121 recalled products from 2011 could be considered as intended for use by children. One seemingly positive occurrence is a decrease in drop side crib and lead contamination-based recalls. This can likely be attributed to heightened standards for such products enacted by the federal government.
As a personal injury lawyer in Los Angeles, I think that a decrease in recalls is great news, and I hope it indicates companies are becoming more aware of safety. It does frighten me that an overwhelming majority of recalled products do not get returned or destroyed, which is why I try to do my part to spread the word as a Fresno personal injury attorney.
Even as studies continue to be carried out and hypotheses tested, the Food and Drug Administration has come out and said that they can find no evidence that BPA would pose a danger to humans.
This issue has risen to the fore in recent months and years, with consumer advocates pointing to animal studies that they say showed an increased risk of diabetes, cardiovascular disease, and reproductive issues when animals were exposed to Bisphenol A. The FDA, however, has said that after reviewing studies, they can find nothing that would suggest this damage would carry over to people.
BPA has been used to make plastics and small levels of it may be found in cans and plastic bottles. As a result, trace amounts of BPA can be transferred to food and drink. Hundreds of studies have been conducted testing whether this could be dangerous, but the FDA has said they have looked into these studies and concluded that a diet with these trace amounts of BPA would not pose a risk.
The FDA goes even further than that, as a matter of fact, taking to task a previous claim that infants are exposed through an inordinate amount of BPA in their foods. They have instead said that in babies and adults alike, BPA gets metabolized and ejected from the body.
As a personal injury lawyer in Los Angeles, I’ve seen numerous people affected by dangerous chemicals. No matter what the decision is on BPA, I will be paying attention as a San Francisco personal injury lawyer to examinations of all chemicals by the FDA and consumer advocates.
Another recall has been announced, this one potentially affecting that portion of the population that has asthma.
Strong America Ltd., the makers of the Golden Smell brand, has announced the recall of that brand’s six ounce Dried Potato product that comes in plastic packaging. The item was manufactured in China and sold in Massachusetts, New York, and Pennsylvania.

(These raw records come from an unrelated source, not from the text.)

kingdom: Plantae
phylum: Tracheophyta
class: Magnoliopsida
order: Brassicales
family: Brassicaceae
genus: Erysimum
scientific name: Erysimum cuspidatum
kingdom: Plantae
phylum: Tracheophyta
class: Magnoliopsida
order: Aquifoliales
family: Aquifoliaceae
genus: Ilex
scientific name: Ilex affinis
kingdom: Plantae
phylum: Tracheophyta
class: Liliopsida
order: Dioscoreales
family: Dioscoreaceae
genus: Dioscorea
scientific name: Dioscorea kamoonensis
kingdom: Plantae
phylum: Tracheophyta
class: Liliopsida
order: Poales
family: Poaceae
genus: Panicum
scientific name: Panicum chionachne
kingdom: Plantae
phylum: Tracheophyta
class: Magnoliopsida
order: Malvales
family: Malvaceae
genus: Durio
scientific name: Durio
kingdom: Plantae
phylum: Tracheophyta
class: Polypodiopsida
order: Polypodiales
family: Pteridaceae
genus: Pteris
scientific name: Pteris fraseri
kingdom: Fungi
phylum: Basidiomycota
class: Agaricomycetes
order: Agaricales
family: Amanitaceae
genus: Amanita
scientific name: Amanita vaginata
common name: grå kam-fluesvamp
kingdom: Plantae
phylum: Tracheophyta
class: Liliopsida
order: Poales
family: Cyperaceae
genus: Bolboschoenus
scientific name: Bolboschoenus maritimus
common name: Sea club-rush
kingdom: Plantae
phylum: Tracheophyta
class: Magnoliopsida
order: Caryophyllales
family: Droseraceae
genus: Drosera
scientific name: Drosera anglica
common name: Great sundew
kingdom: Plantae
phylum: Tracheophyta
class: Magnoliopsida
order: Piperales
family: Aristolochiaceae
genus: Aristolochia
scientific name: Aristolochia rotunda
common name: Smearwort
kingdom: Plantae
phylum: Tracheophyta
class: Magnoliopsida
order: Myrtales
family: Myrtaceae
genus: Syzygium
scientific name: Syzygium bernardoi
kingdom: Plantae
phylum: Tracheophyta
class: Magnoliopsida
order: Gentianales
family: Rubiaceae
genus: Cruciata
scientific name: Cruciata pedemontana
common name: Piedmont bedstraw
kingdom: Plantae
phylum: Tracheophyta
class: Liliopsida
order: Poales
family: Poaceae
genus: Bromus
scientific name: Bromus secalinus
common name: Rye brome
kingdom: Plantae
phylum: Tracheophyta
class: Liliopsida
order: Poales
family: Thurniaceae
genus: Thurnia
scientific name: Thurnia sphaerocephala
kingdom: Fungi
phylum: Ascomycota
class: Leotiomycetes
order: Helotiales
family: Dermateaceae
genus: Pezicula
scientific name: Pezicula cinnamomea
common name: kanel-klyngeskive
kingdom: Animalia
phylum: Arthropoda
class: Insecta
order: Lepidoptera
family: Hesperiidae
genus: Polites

The issue has come about because the item contains sulfites, despite the fact that the label does not say as much. Food inspectors from the New York Department of Agriculture and Markets discovered that the product contains 36 milligrams per serving. This is a danger, as it’s thought that only 10 milligrams of the substance can create a severe reaction in those with asthma. This reaction generally involves anaphylactic shock.
Thankfully, no illnesses have been brought to the attention of the company as of yet. Concerned customers have been advised to return the item to the store from which it was purchased. A full refund will be issued at that time. Consumers are also urged to call the company should they have any questions or concerns.
As a personal injury lawyer in Los Angeles, I know how serious a recall of this nature can be. Although a large swath of the population may not comprehend the danger that the presence of one simple ingredient can pose, those who would be adversely affected by these sulfites certainly understand. It’s my hope as a Riverside personal injury lawyer that no one gets hurt in accordance with this item.